EXERCISE BRIEF: Word for word, restate the lines of the data below between those holding "하는 건설 프로젝트에 널리 사용됩니다." and "प्राथमिक आरोग्य केंद्रातील", inclusive; pictures do not belong in the copy.

Dataset excerpts:
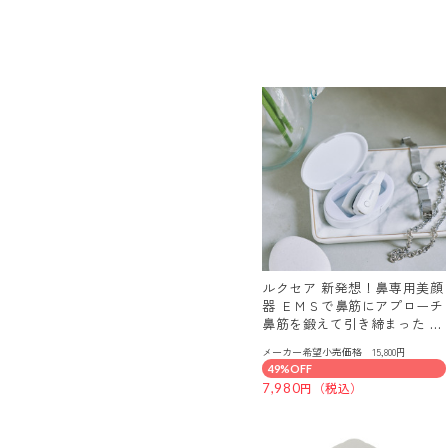
ルクセア 新発想！鼻専用美顔
器 ＥＭＳで鼻筋にアプローチ
鼻筋を鍛えて引き締まった 美
しい鼻を目指す ルクセアフォ
メーカー希望小売価格 15,800円
ーネスＰＲＯ
49%OFF
7,980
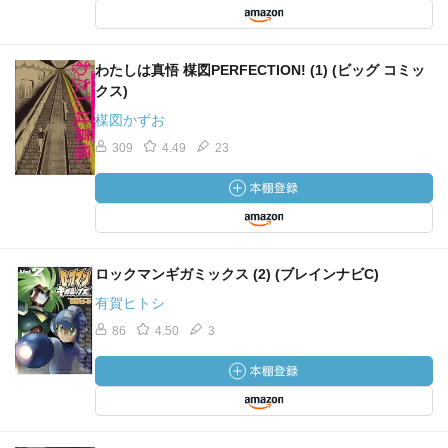
わたしは真悟 楳図PERFECTION! (1) (ビッグ コミッ
クス)
楳図かずお
309
4.49
23
ロックマンギガミックス (2) (ブレインナビC)
有賀ヒトシ
86
4.50
3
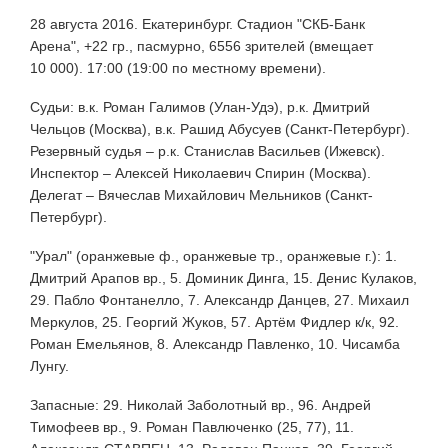
28 августа 2016. Екатеринбург. Стадион "СКБ-Банк
Арена", +22 гр., пасмурно, 6556 зрителей (вмещает
10 000). 17:00 (19:00 по местному времени).
Судьи: в.к. Роман Галимов (Улан-Удэ), р.к. Дмитрий
Чельцов (Москва), в.к. Рашид Абусуев (Санкт-Петербург).
Резервный судья – р.к. Станислав Васильев (Ижевск).
Инспектор – Алексей Николаевич Спирин (Москва).
Делегат – Вячеслав Михайлович Мельников (Санкт-
Петербург).
"Урал" (оранжевые ф., оранжевые тр., оранжевые г.): 1.
Дмитрий Арапов вр., 5. Доминик Динга, 15. Денис Кулаков,
29. Пабло Фонтанелло, 7. Александр Данцев, 27. Михаил
Меркулов, 25. Георгий Жуков, 57. Артём Фидлер к/к, 92.
Роман Емельянов, 8. Александр Павленко, 10. Чисамба
Лунгу.
Запасные: 29. Николай Заболотный вр., 96. Андрей
Тимофеев вр., 9. Роман Павлюченко (25, 77), 11.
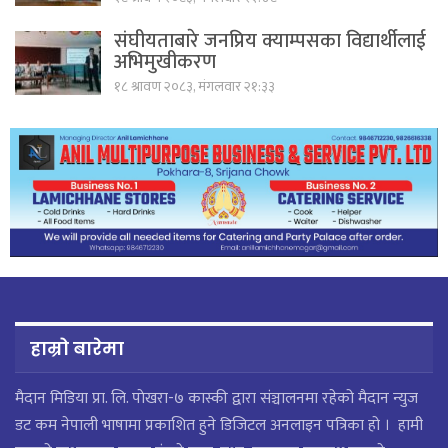
संघीयताबारे जनप्रिय क्याम्पसका विद्यार्थीलाई
अभिमुखीकरण
१८ श्रावण २०८३, मंगलवार २१:३३
हाम्रो बारेमा
मैदान मिडिया प्रा. लि. पाेखरा-७ कास्की द्वारा संञ्चालनमा रहेको मैदान न्युज
डट कम नेपाली भाषामा प्रकाशित हुने डिजिटल अनलाइन पत्रिका हो । हामी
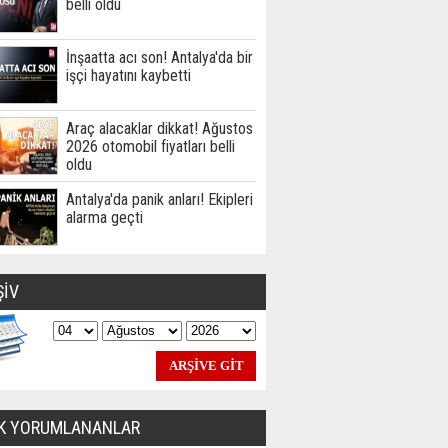
belli oldu
İnşaatta acı son! Antalya'da bir
işçi hayatını kaybetti
Araç alacaklar dikkat! Ağustos
2026 otomobil fiyatları belli
oldu
Antalya'da panik anları! Ekipleri
alarma geçti
ŞİV
K YORUMLANANLAR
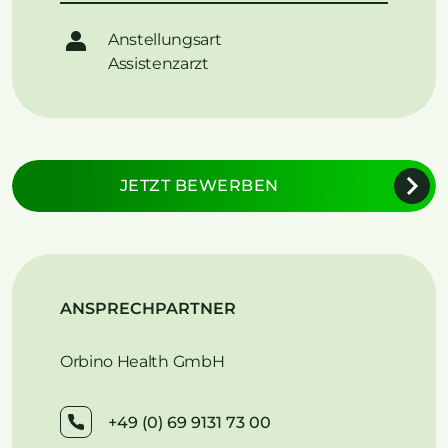
Anstellungsart
Assistenzarzt
JETZT BEWERBEN
ANSPRECHPARTNER
Orbino Health GmbH
+49 (0) 69 9131 73 00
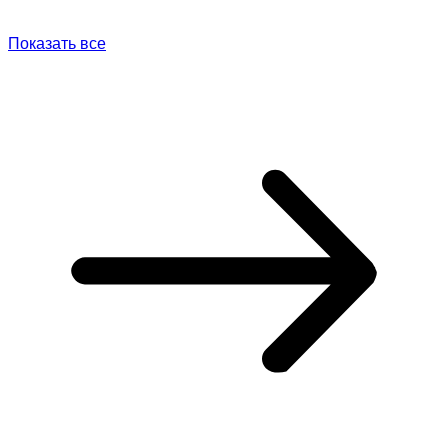
Показать все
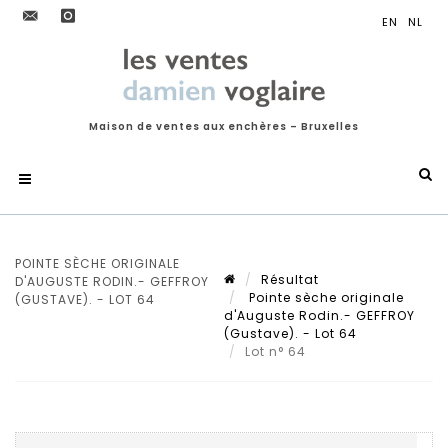
Maison de ventes aux enchères – Bruxelles
POINTE SÈCHE ORIGINALE
Résultat
D'AUGUSTE RODIN.- GEFFROY
Pointe sèche originale
(GUSTAVE). - LOT 64
d'Auguste Rodin.- GEFFROY
(Gustave). - Lot 64
Lot n° 64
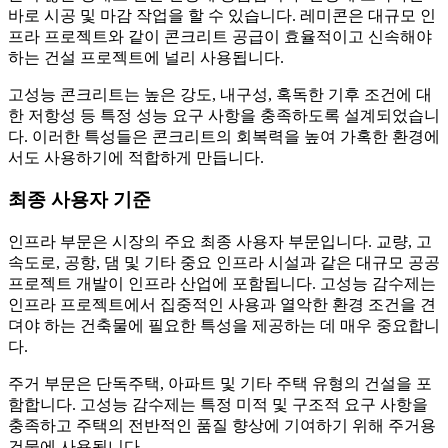
바로 시공 및 마감 작업을 할 수 있습니다. 레미콘은 대규모 인
프라 프로젝트와 같이 콘크리트 공급이 효율적이고 신속해야
하는 건설 프로젝트에 널리 사용됩니다.
고성능 콘크리트는 높은 강도, 내구성, 혹독한 기후 조건에 대
한 저항성 등 특정 성능 요구 사항을 충족하도록 설계되었습니
다. 이러한 특성들은 콘크리트의 회복력을 높여 가혹한 환경에
서도 사용하기에 적합하게 만듭니다.
최종 사용자 기준
인프라 부문은 시장의 주요 최종 사용자 부문입니다. 교량, 고
속도로, 공항, 댐 및 기타 중요 인프라 시설과 같은 대규모 공공
프로젝트 개발이 인프라 산업에 포함됩니다. 고성능 감수제는
인프라 프로젝트에서 집중적인 사용과 열악한 환경 조건을 견
뎌야 하는 건축물에 필요한 특성을 제공하는 데 매우 중요합니
다.
주거 부문은 단독주택, 아파트 및 기타 주택 유형의 건설을 포
함합니다. 고성능 감수제는 특정 미적 및 구조적 요구 사항을
충족하고 주택의 전반적인 품질 향상에 기여하기 위해 주거용
건물에 사용됩니다.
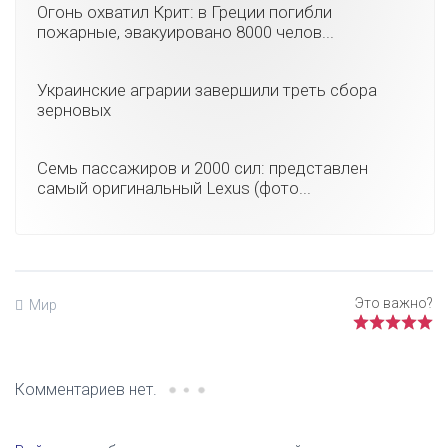
Огонь охватил Крит: в Греции погибли
пожарные, эвакуировано 8000 челов...
Украинские аграрии завершили треть сбора
зерновых
Семь пассажиров и 2000 сил: представлен
самый оригинальный Lexus (фото...
Мир
Комментариев нет.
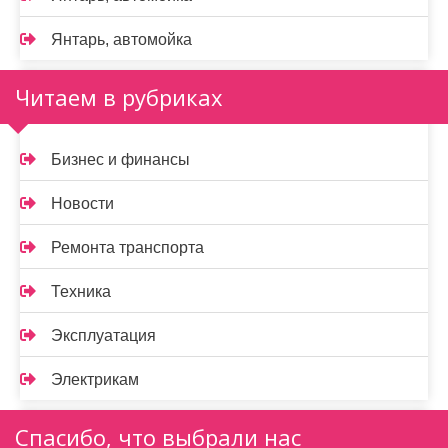
Янтарь, автомойка
Читаем в рубриках
Бизнес и финансы
Новости
Ремонта транспорта
Техника
Эксплуатация
Электрикам
Спасибо, что выбрали нас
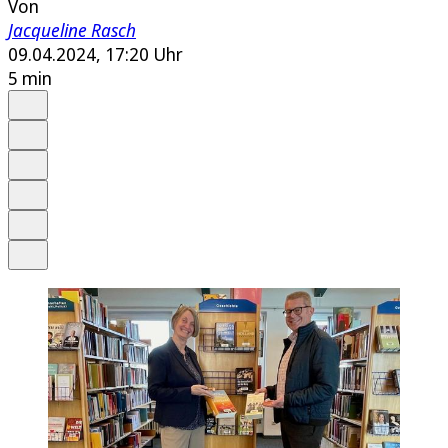
Von
Jacqueline Rasch
09.04.2024, 17:20 Uhr
5 min
Auf Google bevorzugen
Anhören
Schrift
Merken
Drucken
Teilen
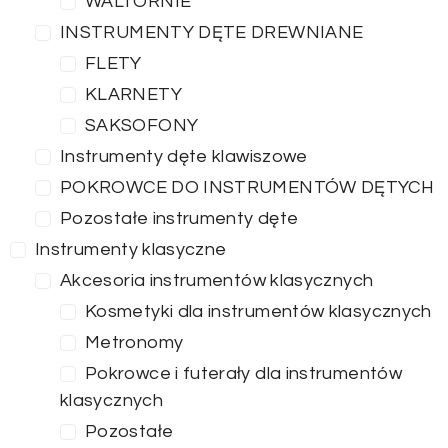
WALTORNIE
INSTRUMENTY DĘTE DREWNIANE
FLETY
KLARNETY
SAKSOFONY
Instrumenty dęte klawiszowe
POKROWCE DO INSTRUMENTÓW DĘTYCH
Pozostałe instrumenty dęte
Instrumenty klasyczne
Akcesoria instrumentów klasycznych
Kosmetyki dla instrumentów klasycznych
Metronomy
Pokrowce i futerały dla instrumentów
klasycznych
Pozostałe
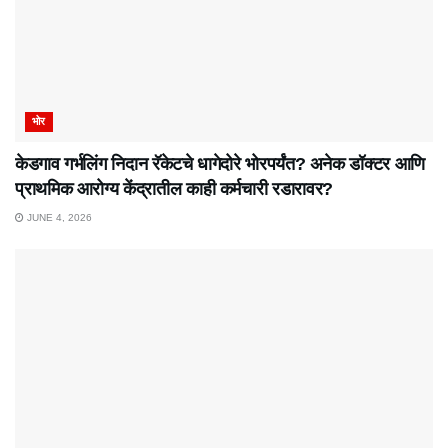
भोर
केडगाव गर्भलिंग निदान रॅकेटचे धागेदोरे भोरपर्यंत? अनेक डॉक्टर आणि
प्राथमिक आरोग्य केंद्रातील काही कर्मचारी रडारावर?
JUNE 4, 2026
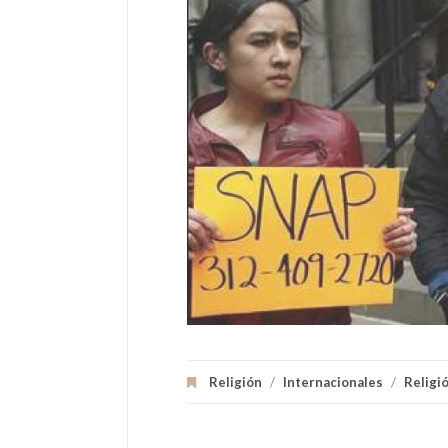
Religión
/
Internacionales
/
Religió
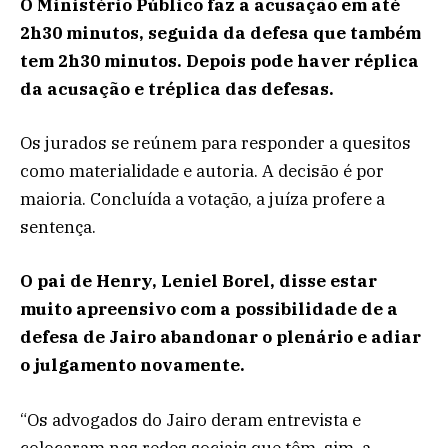
O Ministério Público faz a acusação em até
2h30 minutos, seguida da defesa que também
tem 2h30 minutos. Depois pode haver réplica
da acusação e tréplica das defesas.
Os jurados se reúnem para responder a quesitos
como materialidade e autoria. A decisão é por
maioria. Concluída a votação, a juíza profere a
sentença.
O pai de Henry, Leniel Borel, disse estar
muito apreensivo com a possibilidade de a
defesa de Jairo abandonar o plenário e adiar
o julgamento novamente.
“Os advogados do Jairo deram entrevista e
colocaram nas redes sociais que têm, sim, a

COMPLETED EXERCISE:
하는 건설 프로젝트에 널리 사용됩니다.
고성능 콘크리트는 높은 강도, 내구성, 혹독한 기후 조건에 대
한 저항성 등 특정 성능 요구 사항을 충족하도록 설계되었습니
다. 이러한 특성들은 콘크리트의 회복력을 높여 가혹한 환경에
서도 사용하기에 적합하게 만듭니다.
최종 사용자 기준
인프라 부문은 시장의 주요 최종 사용자 부문입니다. 교량, 고
속도로, 공항, 댐 및 기타 중요 인프라 시설과 같은 대규모 공공
프로젝트 개발이 인프라 산업에 포함됩니다. 고성능 감수제는
인프라 프로젝트에서 집중적인 사용과 열악한 환경 조건을 견
뎌야 하는 건축물에 필요한 특성을 제공하는 데 매우 중요합니
다.
주거 부문은 단독주택, 아파트 및 기타 주택 유형의 건설을 포
함합니다. 고성능 감수제는 특정 미적 및 구조적 요구 사항을
충족하고 주택의 전반적인 품질 향상에 기여하기 위해 주거용
건물에 사용됩니다.
Огонь охватил Крит: в Греции погибли
пожарные, эвакуировано 8000 челов...
Украинские аграрии завершили треть сбора
зерновых
Семь пассажиров и 2000 сил: представлен
самый оригинальный Lexus (фото...
Мир
Комментариев нет.
Янтарь, автомойка
Читаем в рубриках
Бизнес и финансы
Новости
Ремонта транспорта
Техника
Эксплуатация
Электрикам
Спасибо, что выбрали нас
Von
Jacqueline Rasch
09.04.2024, 17:20 Uhr
5 min
Auf Google bevorzugen
Anhören
Schrift
Merken
Drucken
Teilen
WALTORNIE
INSTRUMENTY DĘTE DREWNIANE
FLETY
KLARNETY
SAKSOFONY
Instrumenty dęte klawiszowe
POKROWCE DO INSTRUMENTÓW DĘTYCH
Pozostałe instrumenty dęte
Instrumenty klasyczne
Akcesoria instrumentów klasycznych
Kosmetyki dla instrumentów klasycznych
Metronomy
Pokrowce i futerały dla instrumentów
klasycznych
Pozostałe
भोर
केडगाव गर्भलिंग निदान रॅकेटचे धागेदोरे भोरपर्यंत? अनेक डॉक्टर आणि
प्राथमिक आरोग्य केंद्रातील काही कर्मचारी रडारावर?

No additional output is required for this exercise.